La fermeture du supermarché de Plonéour-Lanvern a marqué un tournant difficile pour ses salariés, mais elle n'est pas une fatalité. Grâce aux dispositifs d'accompagnement, aux aides financières et aux formations disponibles, une reconversion professionnelle réussie est à portée de main. Que ce soit en se formant à un nouveau métier, en créant son entreprise ou en restant dans le secteur de la grande distribution, les options sont nombreuses pour ceux qui osent se lancer.

L'essentiel est de ne pas rester seul face à cette situation : se rapprocher des conseillers Pôle Emploi, des missions locales ou des associations spécialisées permet de bénéficier d'un accompagnement sur mesure. Les retours d'expérience des salariés ayant déjà franchi le pas montrent que la reconversion est un parcours exigeant, mais réalisable avec de la motivation et les bons outils.

Enfin, cette situation rappelle l'importance de se former tout au long de sa vie professionnelle, surtout dans des secteurs en mutation comme la grande distribution. Les compétences acquises dans un métier peuvent souvent être transférées dans d'autres domaines, à condition de bien les identifier et de les valoriser.

Pour les salariés de Plonéour-Lanvern, l'heure n'est pas à l'attente passive, mais à l'action : chaque démarche compte pour écrire une nouvelle page de leur parcours professionnel.

Questions fréquentes

Quels sont les premiers pas à faire après un licenciement pour fermeture d'entreprise ?

Les premiers pas consistent à s'inscrire comme demandeur d'emploi sur [Pôle Emploi](https://www.pole-emploi.fr) pour bénéficier d'un accompagnement personnalisé. Il est également conseillé de réaliser un bilan de compétences via son CPF pour identifier ses atouts et ses pistes de reconversion. Enfin, se renseigner auprès des missions locales ou des maisons de l'emploi permet d'accéder à des aides locales et des formations adaptées.

Comment financer une formation après un licenciement ?

Plusieurs dispositifs existent : le CPF pour les formations éligibles, les aides régionales comme le Chèque Formation en Bretagne, ou encore l'Aide Individuelle à la Formation (AIF) de Pôle Emploi. Certaines formations peuvent également être financées via des OPCO (Opérateurs de Compétences) si le projet s'inscrit dans une démarche de reconversion validée.

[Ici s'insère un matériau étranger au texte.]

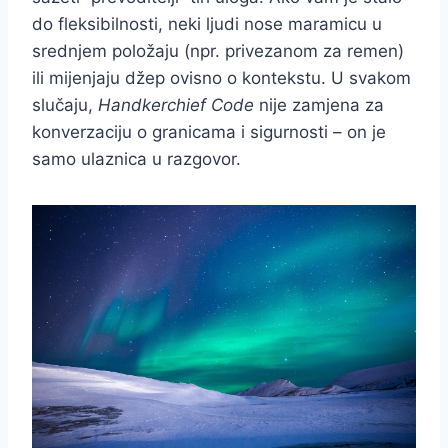
do fleksibilnosti, neki ljudi nose maramicu u
srednjem položaju (npr. privezanom za remen)
ili mijenjaju džep ovisno o kontekstu. U svakom
slučaju,
Handkerchief Code
nije zamjena za
konverzaciju o granicama i sigurnosti – on je
samo ulaznica u razgovor.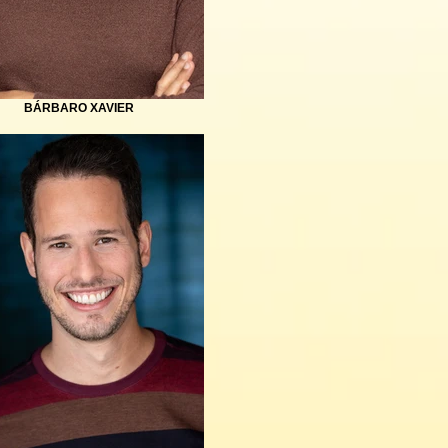
BÁRBARO XAVIER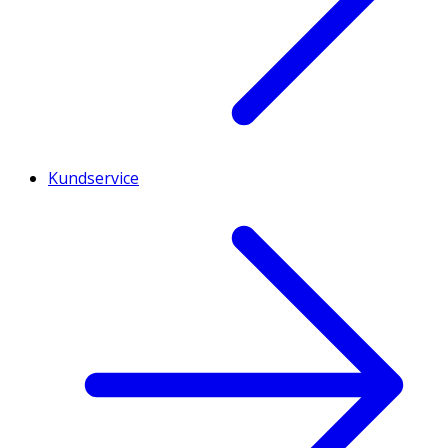
Kundservice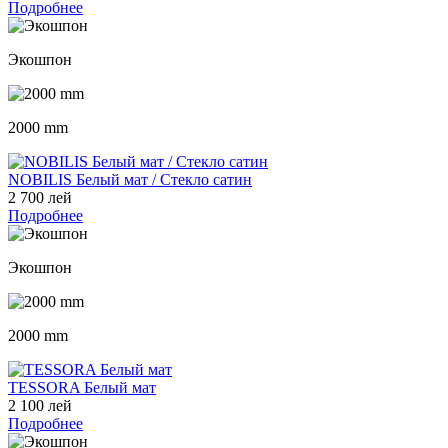
Подробнее
Экошпон
2000 mm
NOBILIS Белый мат / Стекло сатин
2 700 лей
Подробнее
Экошпон
2000 mm
TESSORA Белый мат
2 100 лей
Подробнее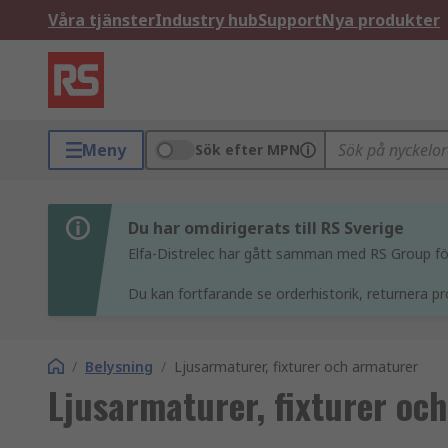
Våra tjänster
Industry hub
Support
Nya produkter
Meny
Sök efter MPN
Du har omdirigerats till RS Sverige
Elfa-Distrelec har gått samman med RS Group för 
Du kan fortfarande se orderhistorik, returnera pr
/
Belysning
/
Ljusarmaturer, fixturer och armaturer
Ljusarmaturer, fixturer oc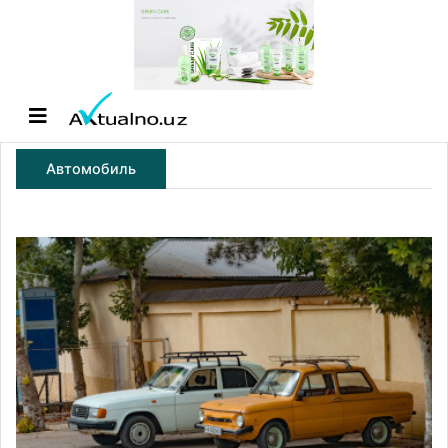
Автомобиль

Quelles sont les formations les plus adaptées pour se reconvertir après un emploi en grande distribution ?

Les formations en logistique, gestion des stocks, vente, numérique ou services à la personne sont particulièrement adaptées. Ces secteurs recrutent et valorisent les compétences transférables comme l'organisation, le travail d'équipe ou la relation client. Les certifications Qualiopi comme le Titre Professionnel Conseiller de Vente ou les parcours en bureautique sont des options pertinentes.

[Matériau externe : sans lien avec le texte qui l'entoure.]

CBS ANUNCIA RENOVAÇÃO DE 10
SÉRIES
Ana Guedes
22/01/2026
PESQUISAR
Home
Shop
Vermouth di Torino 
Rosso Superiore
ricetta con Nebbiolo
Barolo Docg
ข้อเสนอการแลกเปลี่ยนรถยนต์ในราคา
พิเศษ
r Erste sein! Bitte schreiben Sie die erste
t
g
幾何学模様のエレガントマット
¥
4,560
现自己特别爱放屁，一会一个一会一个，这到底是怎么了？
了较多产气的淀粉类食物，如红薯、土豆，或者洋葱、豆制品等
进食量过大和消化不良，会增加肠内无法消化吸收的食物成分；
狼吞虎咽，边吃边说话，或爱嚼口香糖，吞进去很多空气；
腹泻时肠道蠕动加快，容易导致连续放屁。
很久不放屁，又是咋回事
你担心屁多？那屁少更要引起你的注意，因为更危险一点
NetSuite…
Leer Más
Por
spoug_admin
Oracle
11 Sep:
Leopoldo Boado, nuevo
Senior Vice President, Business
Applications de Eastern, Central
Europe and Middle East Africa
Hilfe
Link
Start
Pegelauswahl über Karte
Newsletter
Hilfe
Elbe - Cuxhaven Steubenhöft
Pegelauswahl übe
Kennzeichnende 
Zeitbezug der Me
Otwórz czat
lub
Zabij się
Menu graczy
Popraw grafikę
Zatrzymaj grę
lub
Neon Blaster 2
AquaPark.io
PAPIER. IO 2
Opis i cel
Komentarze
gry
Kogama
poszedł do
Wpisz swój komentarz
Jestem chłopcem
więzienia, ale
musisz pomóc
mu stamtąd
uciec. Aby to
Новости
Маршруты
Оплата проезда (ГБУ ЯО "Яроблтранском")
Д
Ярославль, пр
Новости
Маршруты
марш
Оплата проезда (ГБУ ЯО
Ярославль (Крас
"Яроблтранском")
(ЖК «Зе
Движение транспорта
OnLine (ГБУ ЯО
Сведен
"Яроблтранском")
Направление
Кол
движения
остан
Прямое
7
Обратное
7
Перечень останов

Puis-je cumuler allocations chômage et formation ?

Oui, sous conditions. Pendant une formation, vous pouvez continuer à percevoir une partie de vos allocations chômage, à condition que la formation soit validée par Pôle Emploi et qu'elle soit compatible avec votre projet professionnel. Certaines formations en alternance permettent même de cumuler rémunération et allocations.

Comment vérifier la qualité d'un organisme de formation ?

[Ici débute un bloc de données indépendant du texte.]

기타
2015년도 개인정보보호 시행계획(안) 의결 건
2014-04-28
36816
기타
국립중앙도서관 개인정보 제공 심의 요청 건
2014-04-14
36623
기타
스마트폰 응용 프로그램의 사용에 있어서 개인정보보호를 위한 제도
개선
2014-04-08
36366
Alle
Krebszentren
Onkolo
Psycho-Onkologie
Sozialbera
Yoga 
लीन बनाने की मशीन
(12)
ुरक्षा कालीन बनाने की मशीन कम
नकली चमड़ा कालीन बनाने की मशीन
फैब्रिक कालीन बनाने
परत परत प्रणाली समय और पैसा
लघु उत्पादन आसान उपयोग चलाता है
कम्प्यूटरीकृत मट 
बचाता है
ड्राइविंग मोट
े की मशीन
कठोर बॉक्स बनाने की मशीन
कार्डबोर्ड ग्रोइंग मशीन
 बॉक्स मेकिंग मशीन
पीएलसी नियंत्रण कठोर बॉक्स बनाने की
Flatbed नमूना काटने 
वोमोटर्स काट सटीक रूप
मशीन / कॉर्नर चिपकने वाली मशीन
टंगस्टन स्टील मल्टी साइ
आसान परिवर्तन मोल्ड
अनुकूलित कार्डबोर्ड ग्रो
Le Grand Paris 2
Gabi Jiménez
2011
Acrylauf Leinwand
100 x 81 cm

Tous les organismes proposant des formations éligibles au CPF ou financées par des fonds publics doivent être certifiés Qualiopi. Vous pouvez vérifier cette certification sur le site du [ministère du Travail](https://travail-emploi.gouv.fr/) ou via la base de données [Datadock](https://www.data-dock.fr/). Il est aussi utile de consulter les avis des anciens stagiaires sur des plateformes comme La Bonne Formation.

Existe-t-il des aides spécifiques pour les salariés de plus de 50 ans ?

Oui, des dispositifs ciblent les seniors en reconversion, comme le **Plan Senior** de Pôle Emploi, qui propose des accompagnements adaptés et des formations prioritaires. Les régions proposent également des aides spécifiques, comme le Chèque Formation Senior en Bretagne. Ces dispositifs visent à faciliter l'insertion professionnelle des travailleurs expérimentés.